As anyone who has read my blog knows, I was raised by a christian mother and considered myself a christian until about 5 years ago. I’m now an atheist (I can even spell it correctly) and I’ve done my best to rid myself of all the baggage that comes along with being a christian.
One thing I’ve had trouble getting rid of, however, is my superstitious nature and my belief in the supernatural. One of my biggest problems in this area is ghosts. I still believe in them. I know it’s irrational and illogical to believe in them and that all those ghost stories can most likely be explained in a scientific way, but I still believe.
And It’s not just that I believe in them – they scare me to death. I get so superstitious about them that I think I can attract them to me by just thinking too much about them – and I think way too much about ghosts for someone who’s never had any kind of ‘supernatural’ occurrence happen to them personally.

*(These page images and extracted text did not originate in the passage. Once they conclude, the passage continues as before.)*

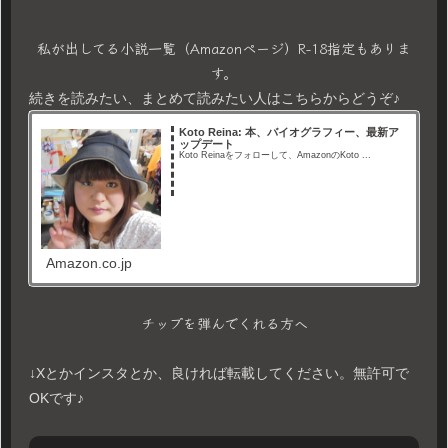
私が出してる小説一覧（Amazonページ）R-18指定もありま
す。
続きを読みたい、まとめて読みたい人はこちらからどうぞ♪
Koto Reina: 本、バイオグラフィー、最新ア
ップデート
Koto Reinaをフォローして、AmazonのKoto ...
Amazon.co.jp
チップを弾んでくれる方へ
↓Xとかインスタとか、良ければ転載してください。無許可で
OKです♪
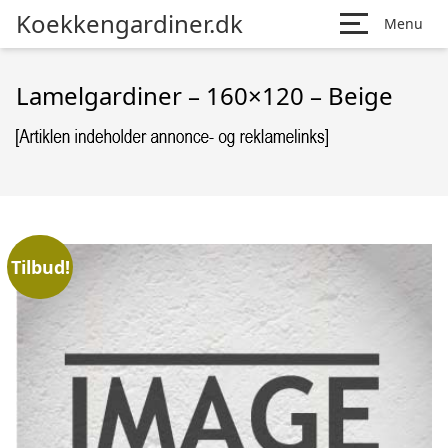
Koekkengardiner.dk
Menu
Lamelgardiner – 160×120 – Beige
Tilbud!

I used to actually be able to enjoy ghost story fiction. But now, they scare me so badly that no matter how bad the movie is, I’ll be jumpy for days after seeing a haunted house movie.
On the other hand, if the supernatural force is NOT a ghost, they can creep me out but they don’t keep me scared for long periods of time. For example, you know those horrid Paranormal Activity movies? They would probably scare me if they were about ghosts. The second it was revealed it was about a demon, I wasn’t scared in the least. (Side note: My husband and I actually like those movies, but only because they’re so ridiculous that we can laugh at them and make fun of them. It’s rather cathartic, actually.)
When I saw the American The Grudge remake it scared me so badly that for days I could barely move when it was dark if I thought about it too much. And have you ever tried to NOT think of something? Yeah, it doesn’t work.
One of my favorite horror movies is The Blair Witch Project. I can’t watch it anymore. Too many ghosts. I haven’t even tried to watch one of the best horror movies ever – The Haunting – in a very long time. (The original, not that laughable remake.)
So, how do I get over this? I was able to logically come to the conclusion that there is most likely not a god so why can’t I do the same for ghosts? Is it because people I trust have told me true ghost stories? Yes, I’m sure that all of those occurrences can probably be explained but the stories still scare me when I hear them or think about them.
Anyone out there have any good advice for overcoming an irrational superstition? I want to be able to watch “The Changeling” again someday.